» Job: Convert each line of the records below into a numbered list, skipping blank lines. Leave the pictures out of the list.

*** Material for this task ***

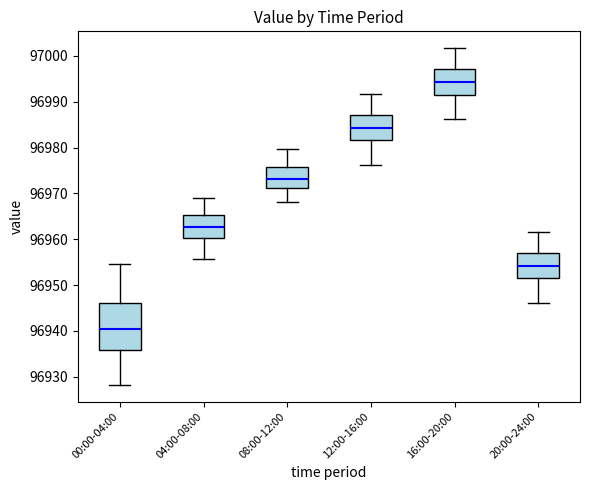

Where does the median line of the box for 08:00-12:00 sit on the y-axis? The values are not printed on the chart, so give them approximately, as read against the axis.

96973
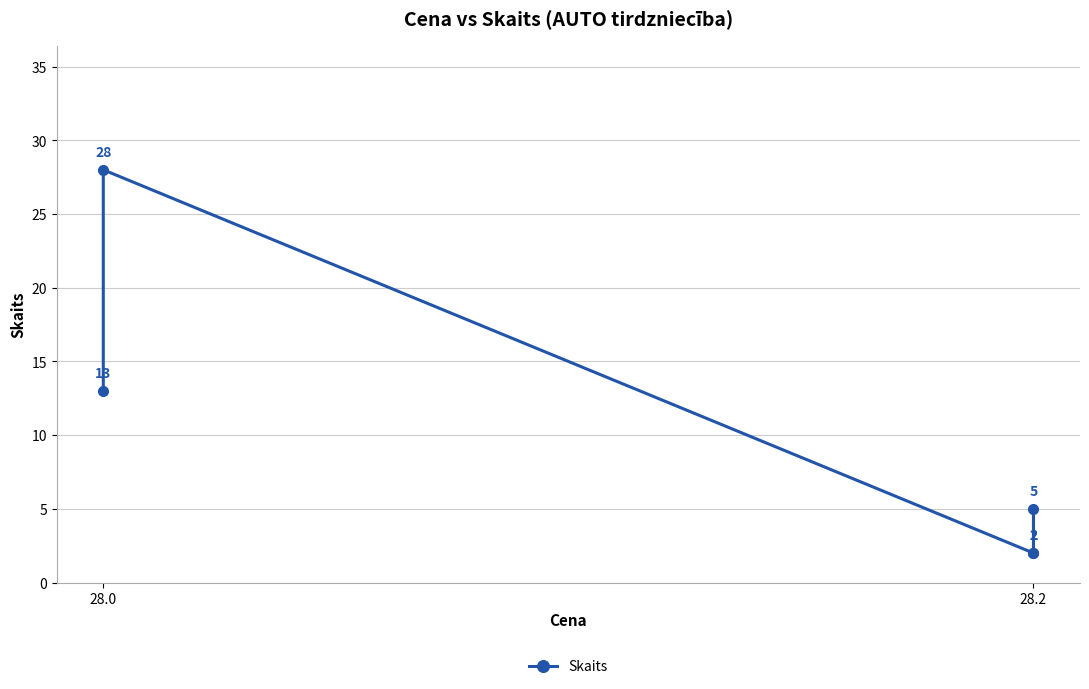

What is the value of the 4th point from the left?

5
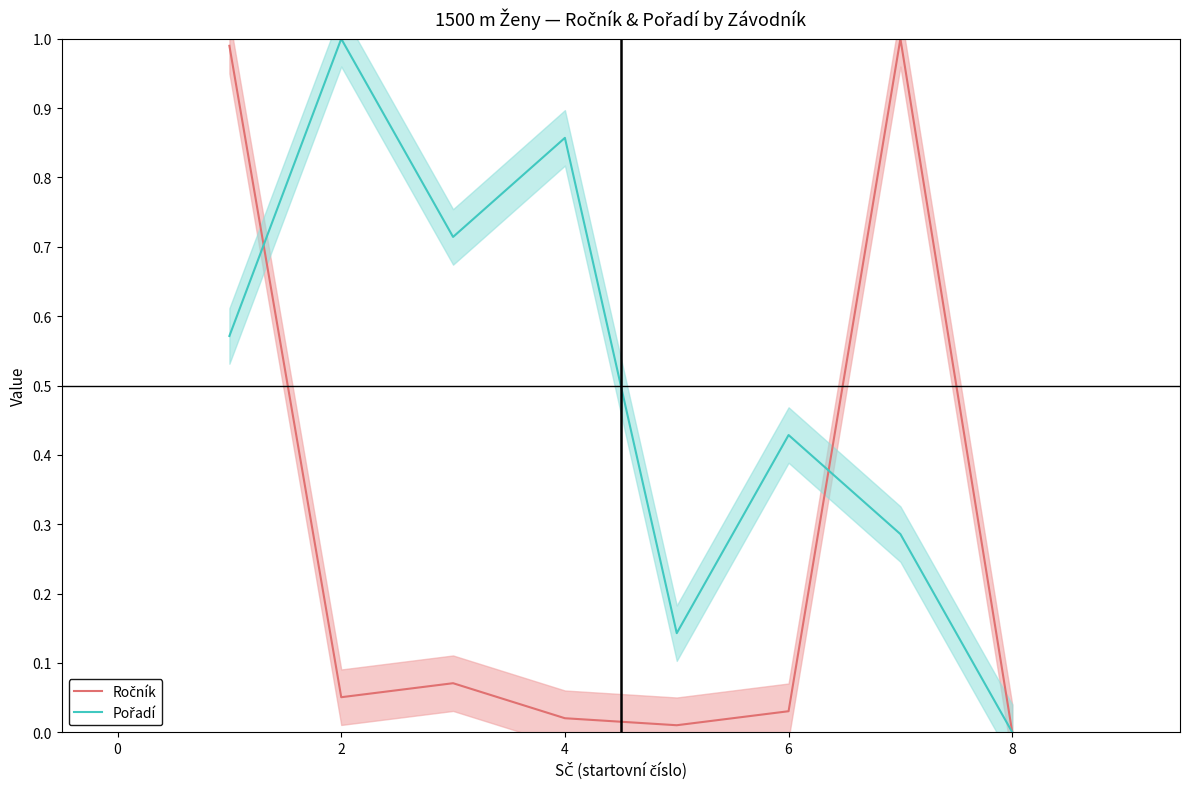

Count the Pořadí values in the range 0 to 1.

8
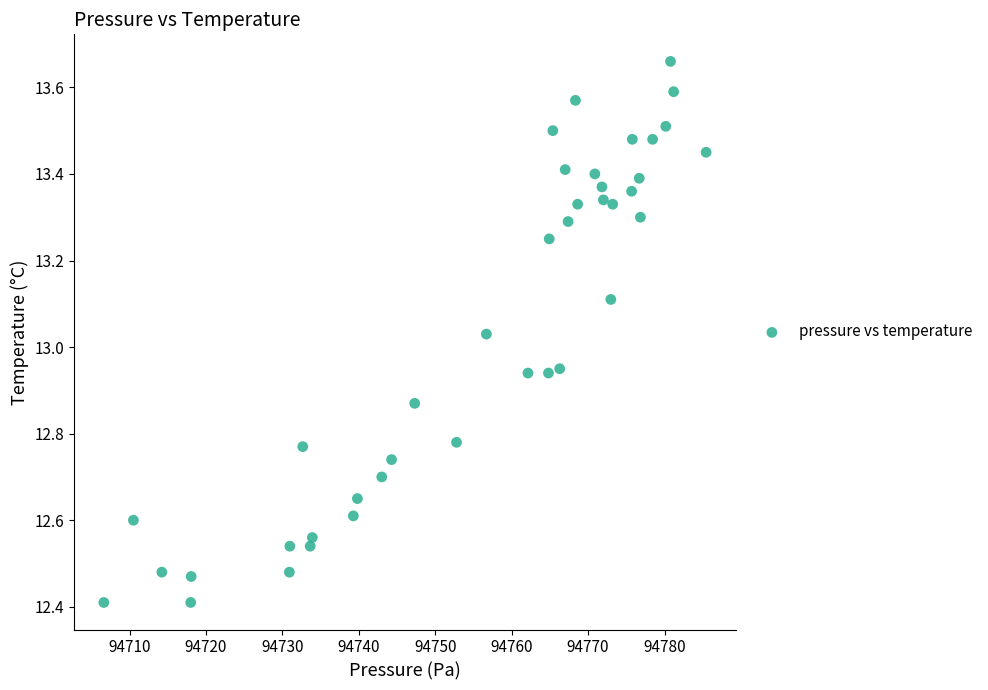

What is the range of X values (max minus min)?

78.8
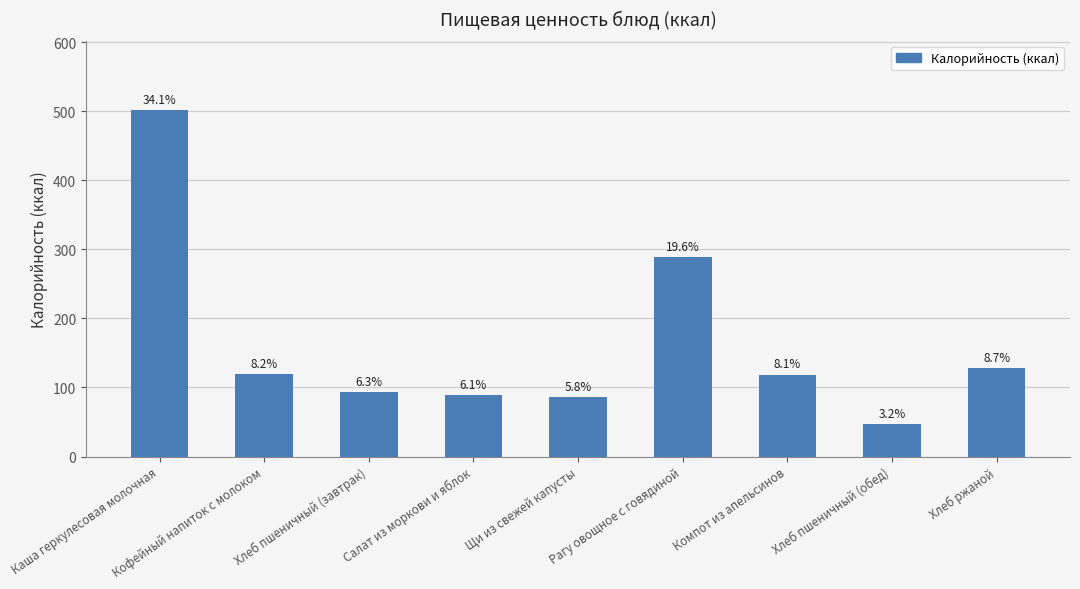

Are the bars horizontal?

No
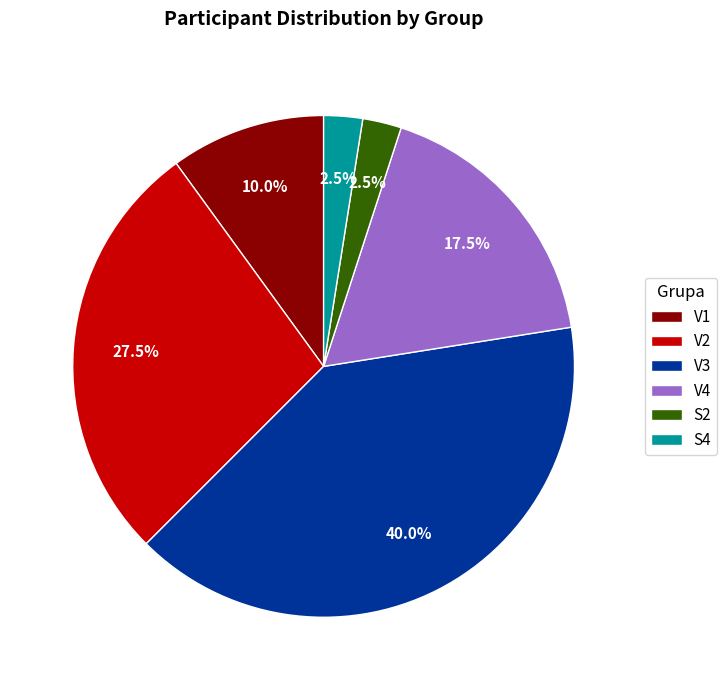

Approximately how many times larger is the value at S4 compared to S2?

1.0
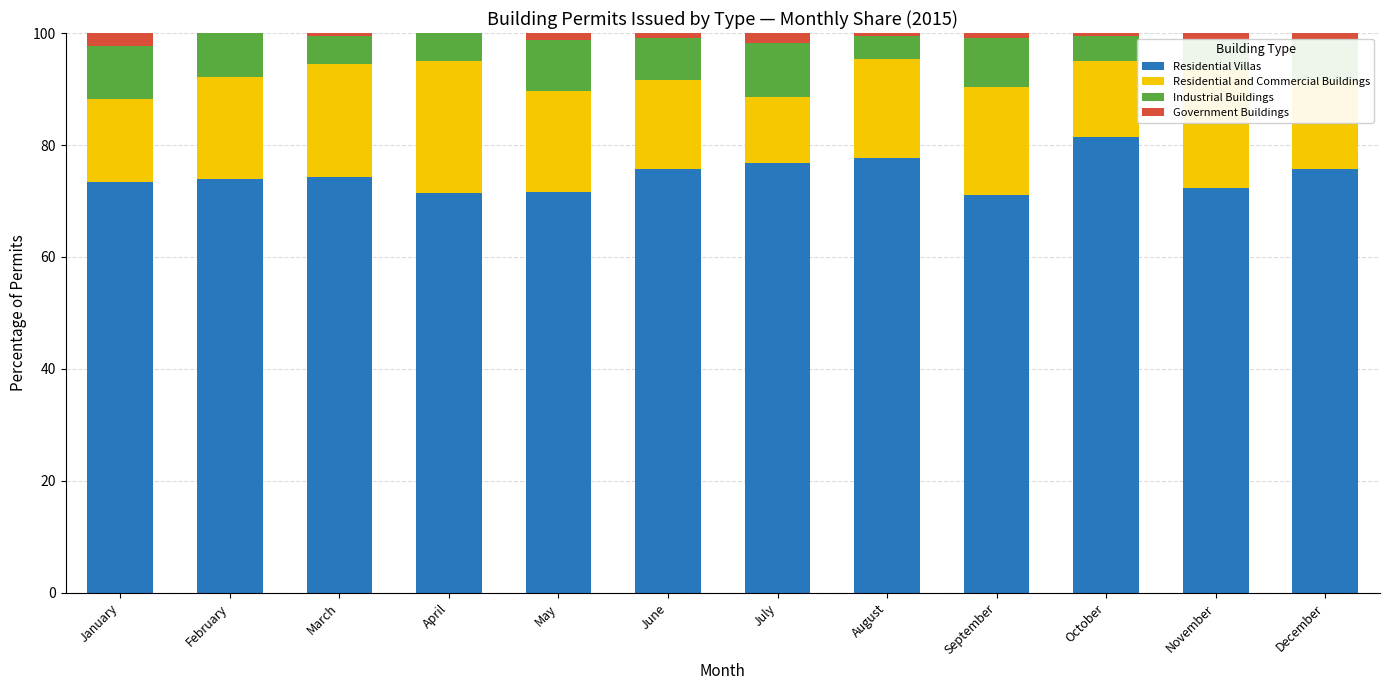

How many distinct data groups are displayed?

4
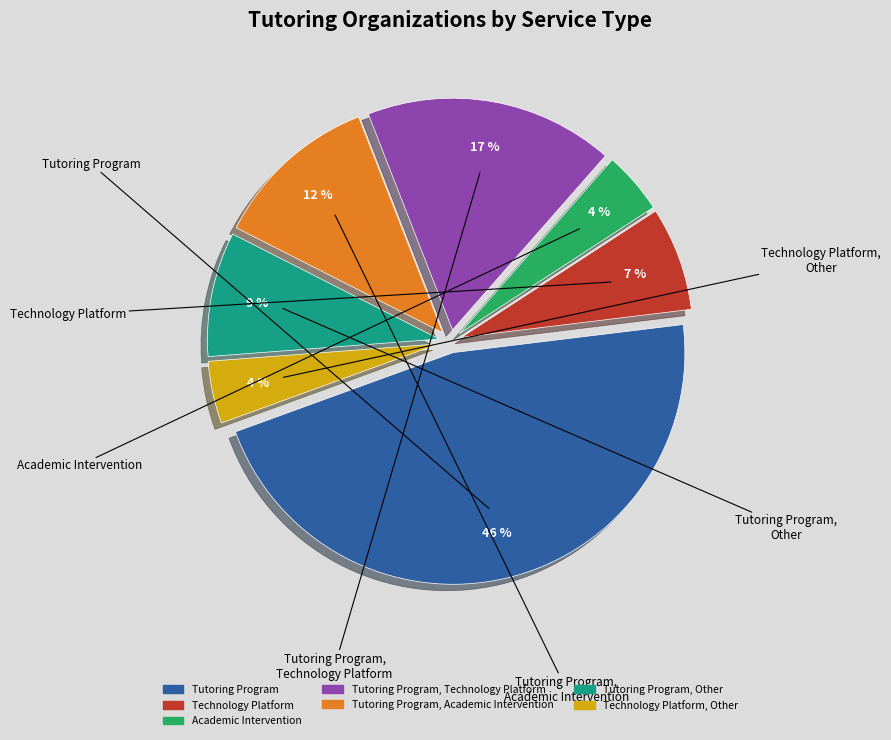

To the nearest percent, what is the average slice percentage?

14%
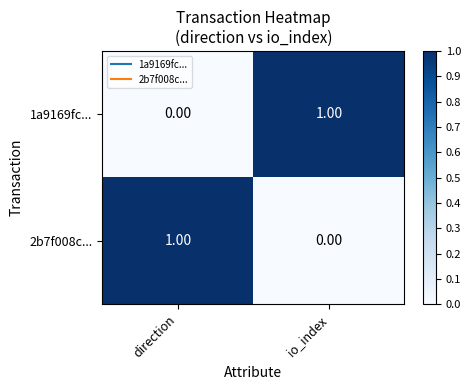

Where is 2b7f008c... nearest to the value 0?

io_index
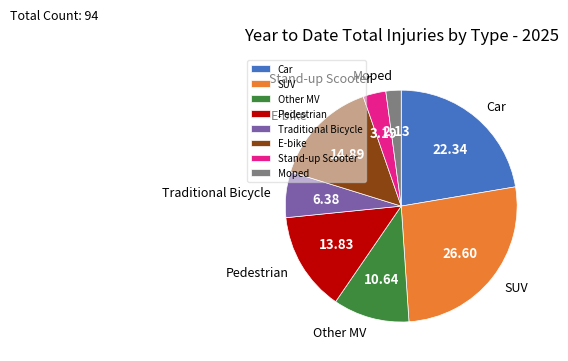

How many slices are in this pie chart?

8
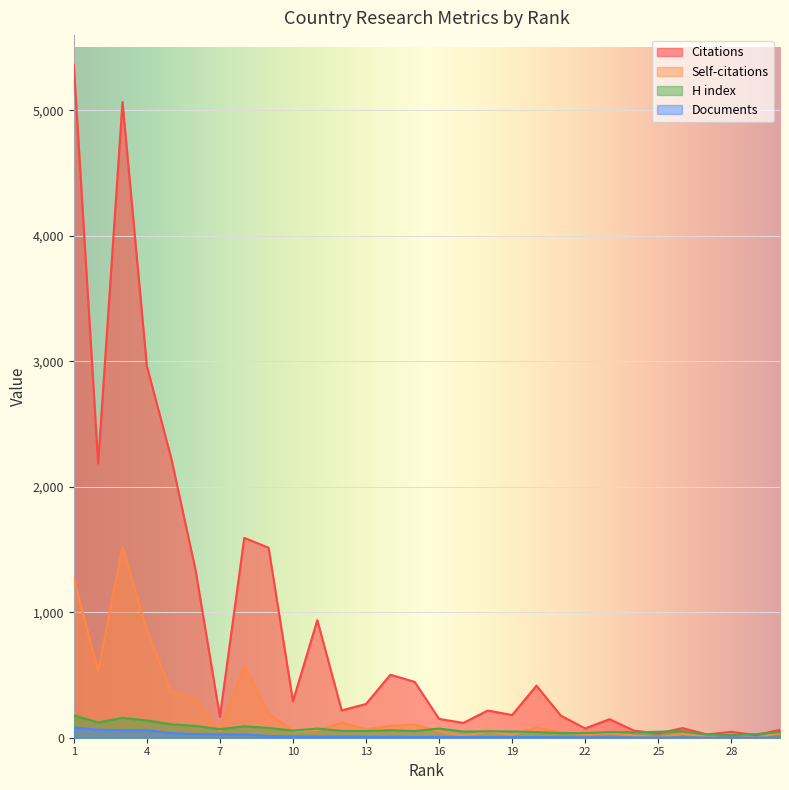

Reading left to right, list all the values displayed in this chart.

Citations: 5365	2186	5067	2963	2229	1337	167	1593	1514	291	937	218	269	502	445	150	118	217	181	415	176	74	148	57	34	77	26	47	22	63
Self-citations: 1272	530	1522	856	370	312	53	577	195	52	61	120	69	94	106	50	15	47	25	80	47	25	34	18	3	31	9	31	0	38
H index: 178	122	158	138	107	94	68	91	78	57	73	55	53	60	53	73	49	51	50	45	37	37	45	43	48	52	25	22	28	45
Documents: 82	64	60	60	37	29	27	26	14	10	10	10	8	8	7	6	6	5	5	5	4	3	3	2	2	2	1	1	1	1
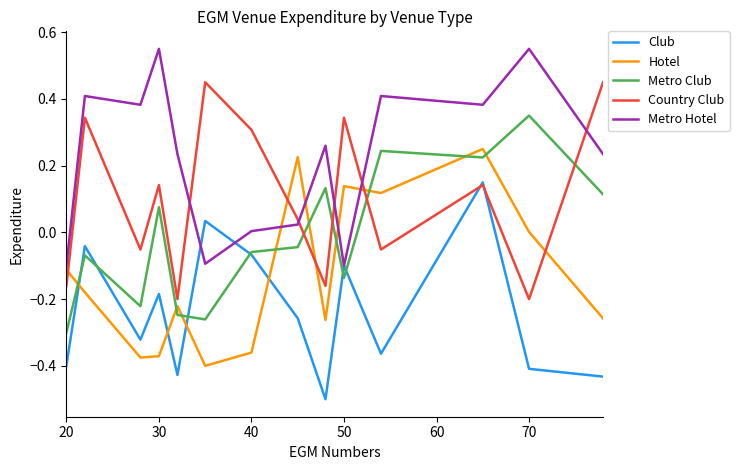

What is the minimum value for Club?

-0.5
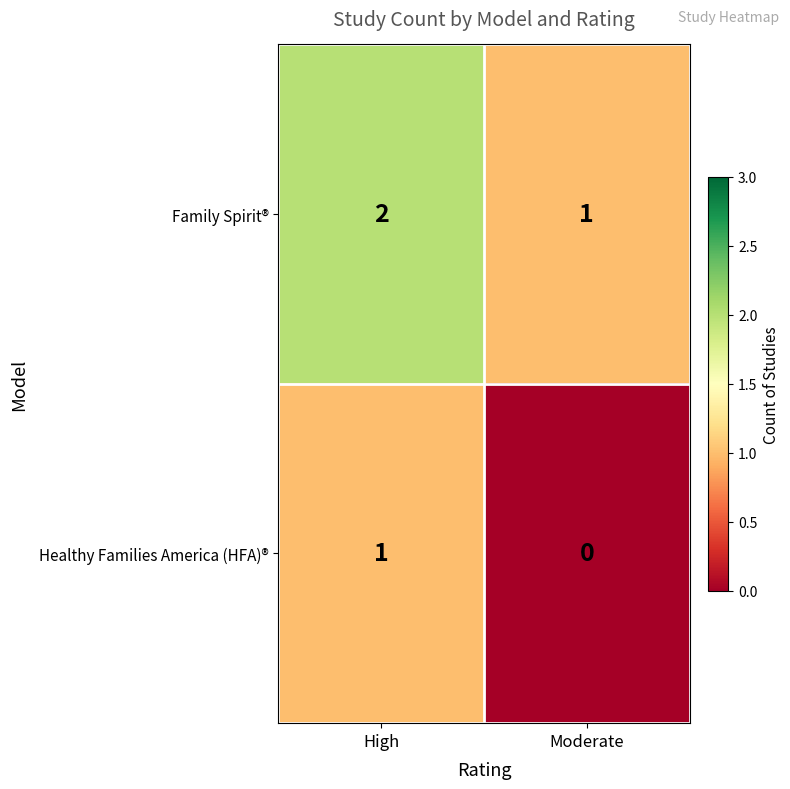

Rank the series by their maximum value, from highest to lowest.

Family Spirit®, Healthy Families America (HFA)®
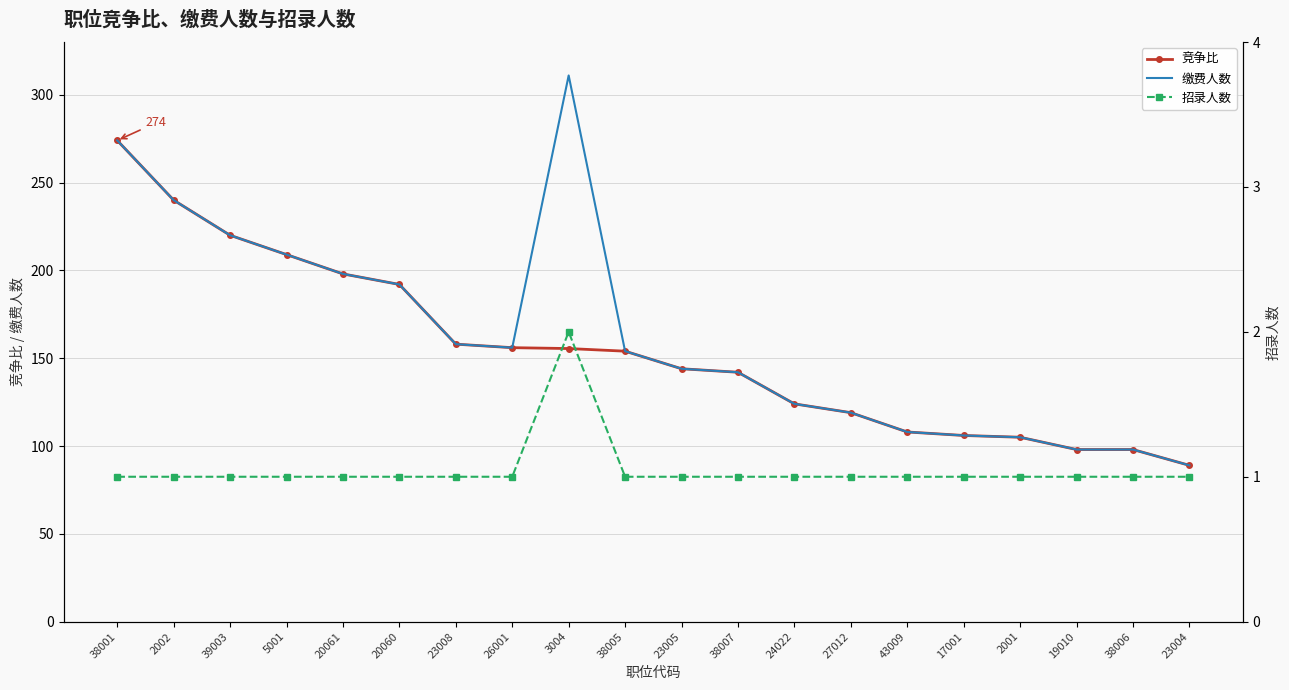

The value of 招录人数 at 5001 is 1.0. True or false?

True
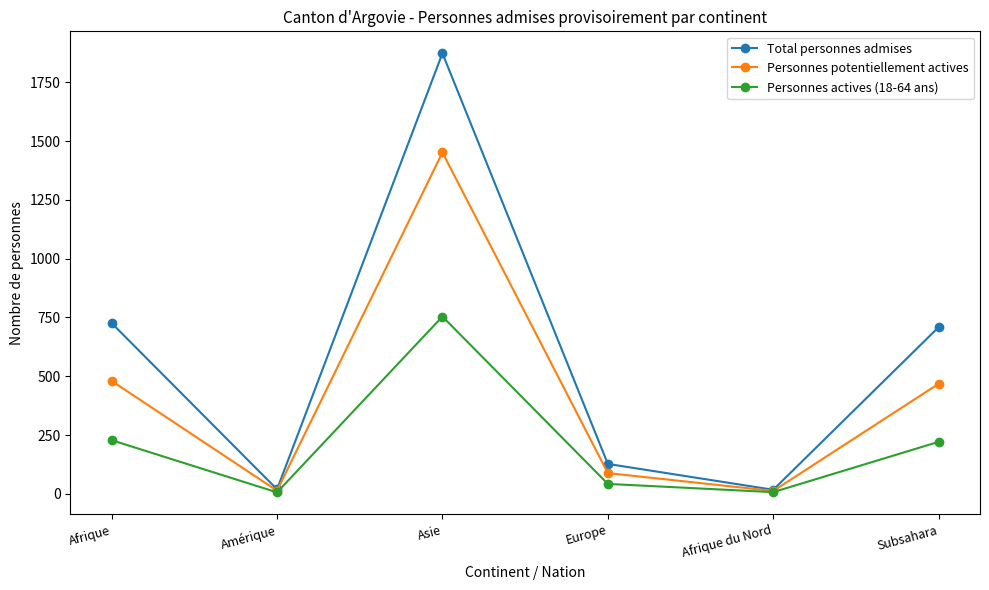

What is the maximum value shown in the chart?

1874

*** End of Material for this task ***

» Reply:
1. Where does the median line of the box for 08:00-12:00 sit on the y-axis? The values are not printed on the chart, so give them approximately, as read against the axis.
2. 96973
3. What is the value of the 4th point from the left?
4. 5
5. Count the Pořadí values in the range 0 to 1.
6. 8
7. What is the range of X values (max minus min)?
8. 78.8
9. Are the bars horizontal?
10. No
11. Approximately how many times larger is the value at S4 compared to S2?
12. 1.0
13. How many distinct data groups are displayed?
14. 4
15. To the nearest percent, what is the average slice percentage?
16. 14%
17. Where is 2b7f008c... nearest to the value 0?
18. io_index
19. How many slices are in this pie chart?
20. 8
21. Reading left to right, list all the values displayed in this chart.
22. Citations: 5365	2186	5067	2963	2229	1337	167	1593	1514	291	937	218	269	502	445	150	118	217	181	415	176	74	148	57	34	77	26	47	22	63
23. Self-citations: 1272	530	1522	856	370	312	53	577	195	52	61	120	69	94	106	50	15	47	25	80	47	25	34	18	3	31	9	31	0	38
24. H index: 178	122	158	138	107	94	68	91	78	57	73	55	53	60	53	73	49	51	50	45	37	37	45	43	48	52	25	22	28	45
25. Documents: 82	64	60	60	37	29	27	26	14	10	10	10	8	8	7	6	6	5	5	5	4	3	3	2	2	2	1	1	1	1
26. What is the minimum value for Club?
27. -0.5
28. Rank the series by their maximum value, from highest to lowest.
29. Family Spirit®, Healthy Families America (HFA)®
30. The value of 招录人数 at 5001 is 1.0. True or false?
31. True
32. What is the maximum value shown in the chart?
33. 1874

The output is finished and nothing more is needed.